- Extrait du texte:
⟨

(Québec) Lorsqu’elle répond au téléphone du motel qu’elle gère à Old Orchard Beach, Sarah Alexander le fait en français : « Bonjour, bienvenue au Beau Rivage Motel ! »

La Québécoise d’origine vit depuis 10 ans au Maine. Et pour la première fois depuis des lustres, le français pourrait être à peu près absent cet été des plages d’Old Orchard, une station touristique fort prisée des Québécois. « Tout ça est très triste », laisse tomber au bout du fil la gérante de l’établissement.

La frontière canado-américaine est fermée depuis le 21 mars aux voyages non essentiels. La décision d’Ottawa a été renouvelée au moins jusqu’au 21 juin. La suite ? Personne ne la connaît.

À Old Orchard Beach, où 60 % des touristes sont canadiens et la majorité d’entre eux sont québécois, cette fermeture représente une épée de Damoclès.

Le Beau Rivage Motel, comme la plupart des autres lieux d’hébergement en ville, a dû gérer une kyrielle d’annulations en provenance du Québec. Les Québécois représentent jusqu’à 60 % de la clientèle de l’établissement.

« Habituellement ici, c’est planifié une année d’avance. C’est une place familiale. Les familles savent quelle chambre elles veulent, leur mère aura telle chambre, leur frère aura telle chambre. C’est vraiment comme la maison », explique Mme Alexander, originaire de la Rive-Sud de Montréal.

⟩

- Données d'entrée:
⟨

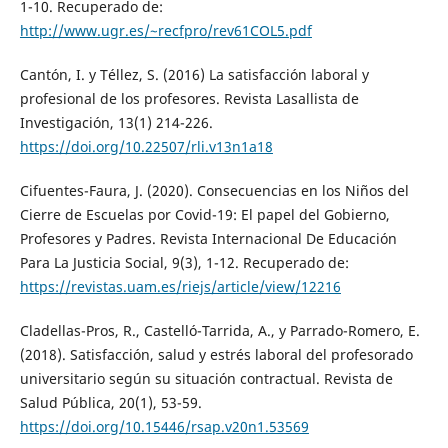
1-10. Recuperado de:
http://www.ugr.es/~recfpro/rev61COL5.pdf
Cantón, I. y Téllez, S. (2016) La satisfacción laboral y
profesional de los profesores. Revista Lasallista de
Investigación, 13(1) 214-226.
https://doi.org/10.22507/rli.v13n1a18
Cifuentes-Faura, J. (2020). Consecuencias en los Niños del
Cierre de Escuelas por Covid-19: El papel del Gobierno,
Profesores y Padres. Revista Internacional De Educación
Para La Justicia Social, 9(3), 1-12. Recuperado de:
https://revistas.uam.es/riejs/article/view/12216
Cladellas-Pros, R., Castelló-Tarrida, A., y Parrado-Romero, E.
(2018). Satisfacción, salud y estrés laboral del profesorado
universitario según su situación contractual. Revista de
Salud Pública, 20(1), 53-59.
https://doi.org/10.15446/rsap.v20n1.53569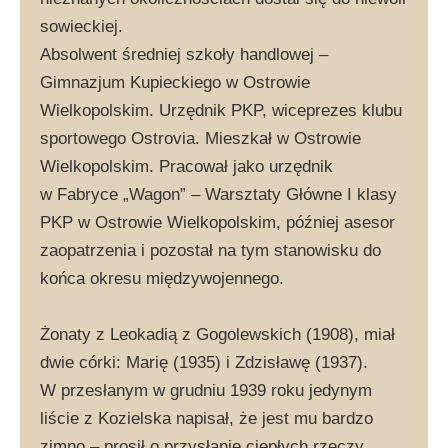
sowieckiej.
Absolwent średniej szkoły handlowej –
Gimnazjum Kupieckiego w Ostrowie
Wielkopolskim. Urzędnik PKP, wiceprezes klubu
sportowego Ostrovia. Mieszkał w Ostrowie
Wielkopolskim. Pracował jako urzędnik
w Fabryce „Wagon” – Warsztaty Główne I klasy
PKP w Ostrowie Wielkopolskim, później asesor
zaopatrzenia i pozostał na tym stanowisku do
końca okresu międzywojennego.
Żonaty z Leokadią z Gogolewskich (1908), miał
dwie córki: Marię (1935) i Zdzisławę (1937).
W przesłanym w grudniu 1939 roku jedynym
liście z Kozielska napisał, że jest mu bardzo
zimno – prosił o przysłanie ciepłych rzeczy.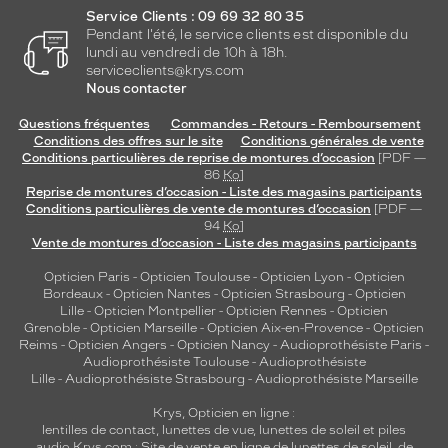
l
Service Clients : 09 69 32 80 35
Pendant l'été, le service clients est disponible du
l
lundi au vendredi de 10h à 18h.
e
serviceclients@krys.com
p
Nous contacter
a
r
Questions fréquentes
Commandes - Retours - Remboursement
f
Conditions des offres sur le site
Conditions générales de vente
a
Conditions particulières de reprise de montures d’occasion
[PDF —
86
Ko
]
i
Reprise de montures d’occasion - Liste des magasins participants
t
Conditions particulières de vente de montures d’occasion
[PDF —
e
94
Ko
]
.
Vente de montures d’occasion - Liste des magasins participants
L
e
Opticien Paris
-
Opticien Toulouse
-
Opticien Lyon
-
Opticien
Bordeaux
-
Opticien Nantes
-
Opticien Strasbourg
-
Opticien
s
Lille
-
Opticien Montpellier
-
Opticien Rennes
-
Opticien
l
Grenoble
-
Opticien Marseille
-
Opticien Aix-en-Provence
-
Opticien
a
Reims
-
Opticien Angers
-
Opticien Nancy
-
Audioprothésiste Paris
-
r
Audioprothésiste Toulouse
-
Audioprothésiste
g
Lille
-
Audioprothésiste Strasbourg
-
Audioprothésiste Marseille
e
Krys, Opticien en ligne :
s
lentilles de contact
,
lunettes de vue
,
lunettes de soleil
et
piles
b
audio
Krys.com : Site de vente en ligne de lunettes de soleil, de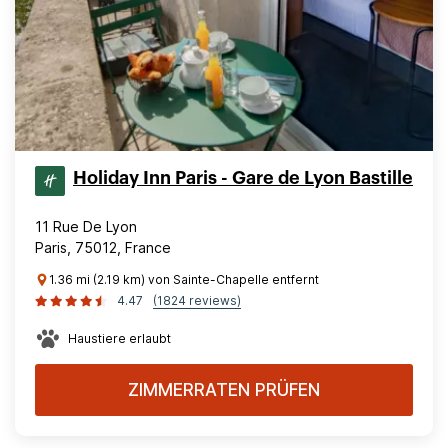
Holiday Inn Paris - Gare de Lyon Bastille
11 Rue De Lyon
Paris, 75012, France
1.36 mi (2.19 km) von Sainte-Chapelle entfernt
4.47
(1824 reviews)
Haustiere erlaubt
ZIMMERRATEN PRÜFEN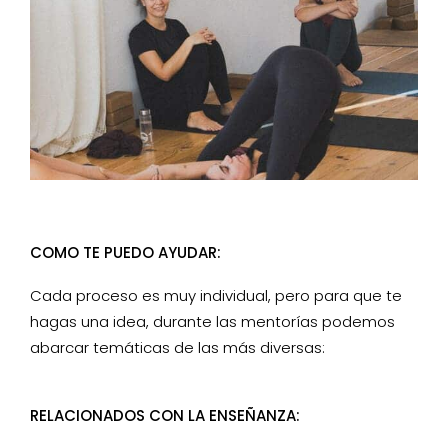
COMO TE PUEDO AYUDAR:
Cada proceso es muy individual, pero para que te
hagas una idea, durante las mentorías podemos
abarcar temáticas de las más diversas:
RELACIONADOS CON LA ENSEÑANZA: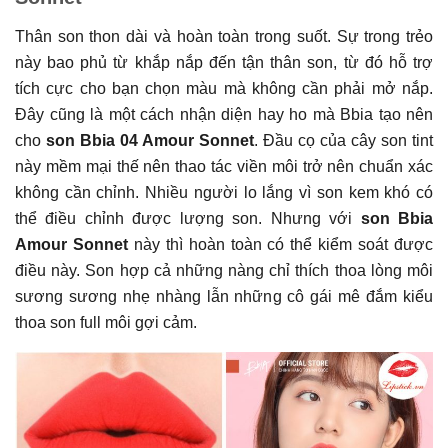
Thân son thon dài và hoàn toàn trong suốt. Sự trong trẻo
này bao phủ từ khắp nắp đến tận thân son, từ đó hỗ trợ
tích cực cho bạn chọn màu mà không cần phải mở nắp.
Đây cũng là một cách nhận diện hay ho mà Bbia tạo nên
cho
son Bbia 04 Amour Sonnet
. Đầu cọ của cây son tint
này mềm mại thế nên thao tác viền môi trở nên chuẩn xác
không cần chỉnh. Nhiều người lo lắng vì son kem khó có
thể điều chỉnh được lượng son. Nhưng với
son Bbia
Amour Sonnet
này thì hoàn toàn có thể kiểm soát được
điều này. Son hợp cả những nàng chỉ thích thoa lòng môi
sương sương nhẹ nhàng lẫn những cô gái mê đắm kiểu
thoa son full môi gợi cảm.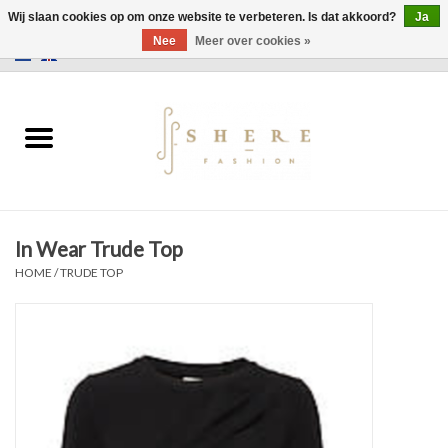
Wij slaan cookies op om onze website te verbeteren. Is dat akkoord?
Ja
Nee
Meer over cookies »
0 Artikelen - €0,00
Home
Jurken
Broeken
In Wear Trude Top
Rokken
HOME
/
TRUDE TOP
Tassen
Jassen
Truien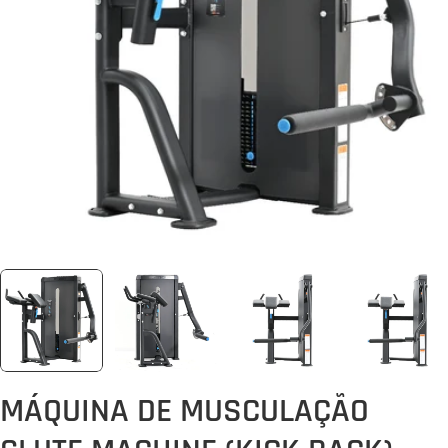
Abrir media 0 em modal
MÁQUINA DE MUSCULAÇÃO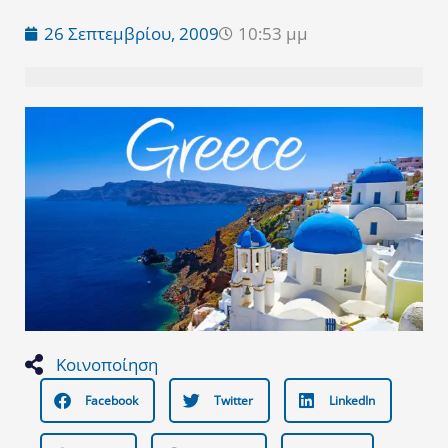
26 Σεπτεμβρίου, 2009
10:53 μμ
Κοινοποίηση
Facebook
Twitter
LinkedIn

⟩

- Travail à réaliser:
D'après l'extrait sur Old Orchard Beach, quelle part de la clientèle du Beau Rivage Motel les Québécois représentent-ils ?

- Zone de réponse:
Les Québécois représentent jusqu'à 60 % de la clientèle du Beau Rivage Motel.